Financially, we were really strapped. In a way, those were the best of times. There were so many things we wanted to do but we had no money to accomplish it. Every time we could save a penny by doing it ourselves, we did. We made every effort to look good, be frugal and yet always put some money aside to plan for the future. Everyone volunteered, including the staff. An example of this was during the first years of PS Magazine. We had to sort every magazine by zip code. This was done upstairs on our living room floor with the help of skating moms. Alaska was in the upper left hand corner of the room and Wyoming in the lower right hand with all the other states in between. We did not have a large living room so stepping over and on each other was a common occurrence. Did I mention we also had to print our own address labels and stick them on every magazine? It seems so archaic, but it was a labor of love and all part of the growing process.

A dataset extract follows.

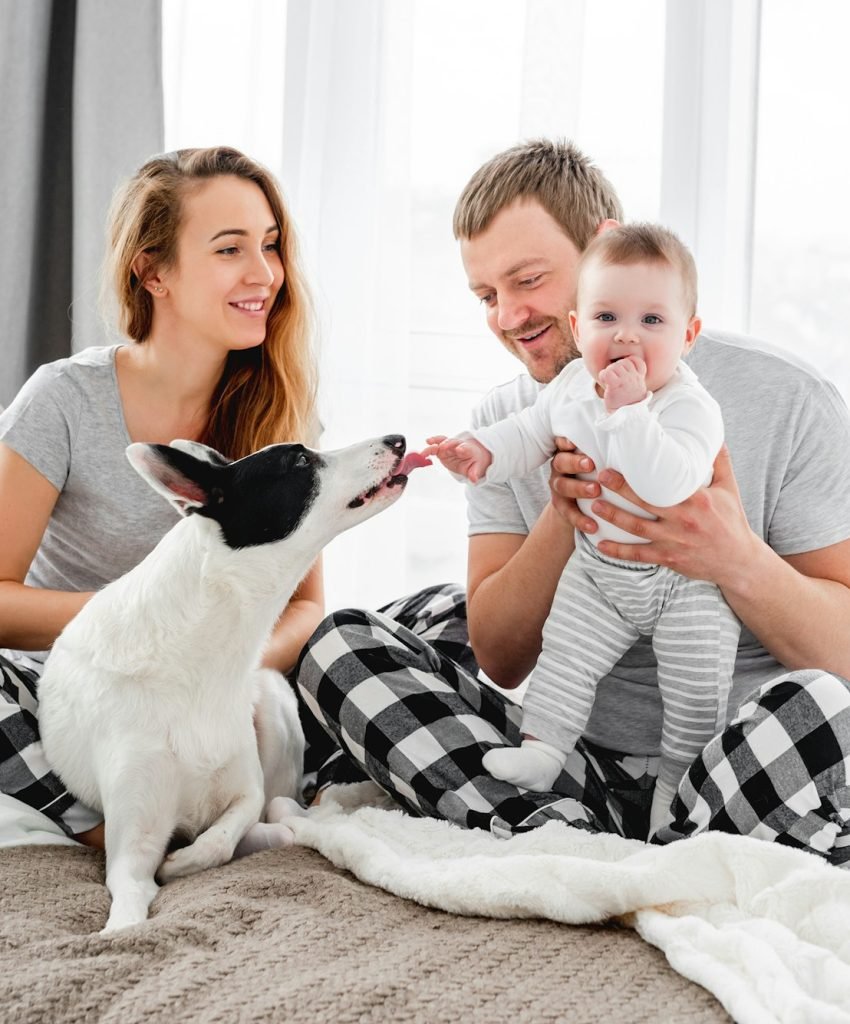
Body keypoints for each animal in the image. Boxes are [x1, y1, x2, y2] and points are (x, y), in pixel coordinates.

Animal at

Amongst my recollections, one person stands out: Sandy Lamb. She is an outgoing, energetic and vivacious lady who believed enough in me to support my being hired during her presidency. I am forever grateful to her. She saw the future and brought it to the PSGA. No one ever believed more in our organization nor fought harder to bring recognition and respectability to our profession. Back then our goal was 1000 members. We were determined and under her leadership our goal was reached, even though coaches would cross to the other side of the street to avoid being accosted by Sandy and Carole inquiring why they were not members, and informing them of what they were missing. Soon we grew to 2000, 3000 and in the year 2006, over 6000. In the first publication of PS Magazine, Sandy wrote, “Look out world, here we come.” No truer sentiment was ever spoken during those early years.
There is one other memory I must share with you. In 2001, shortly after we moved into our new headquarters, we invited every past president to come and see how their dreams had come to fruition. Every living president attended. After a tour of the building and the grounds, we all went to dinner and afterwards had a short presentation with appreciation for each of the presidents and their contribution to our success. We closed by asking if anyone wanted to comment. Every president, in turn, stood up and shared their memories and thoughts. It was completely spontaneous so no recording was made but our eyes filled with tears and our hearts resounded in love and laughter. We laughed and cried and then laughed some more. What an incredible evening that was. One specific comment I remember was made by Bob O’Connell, the oldest president in attendance, who remarked that the cost of the dinner alone that evening was more than the entire budget during his presidency.
Yes, in 75 years we have come a long way. There are many stories to tell about the hard work, the dreams, the sacrifices and the commitment of our forefathers making the PSA what it is today. That being said, however, all the past efforts would come quickly to an end if the same dedication and earnest goals and desires were not in place today. Each of us has our own story to tell, our own contribution made or yet to be made. That is what makes the PSA such a vibrant and unique organization. We are still volunteering, dreaming, planning and looking to the future. Look out world, here we come!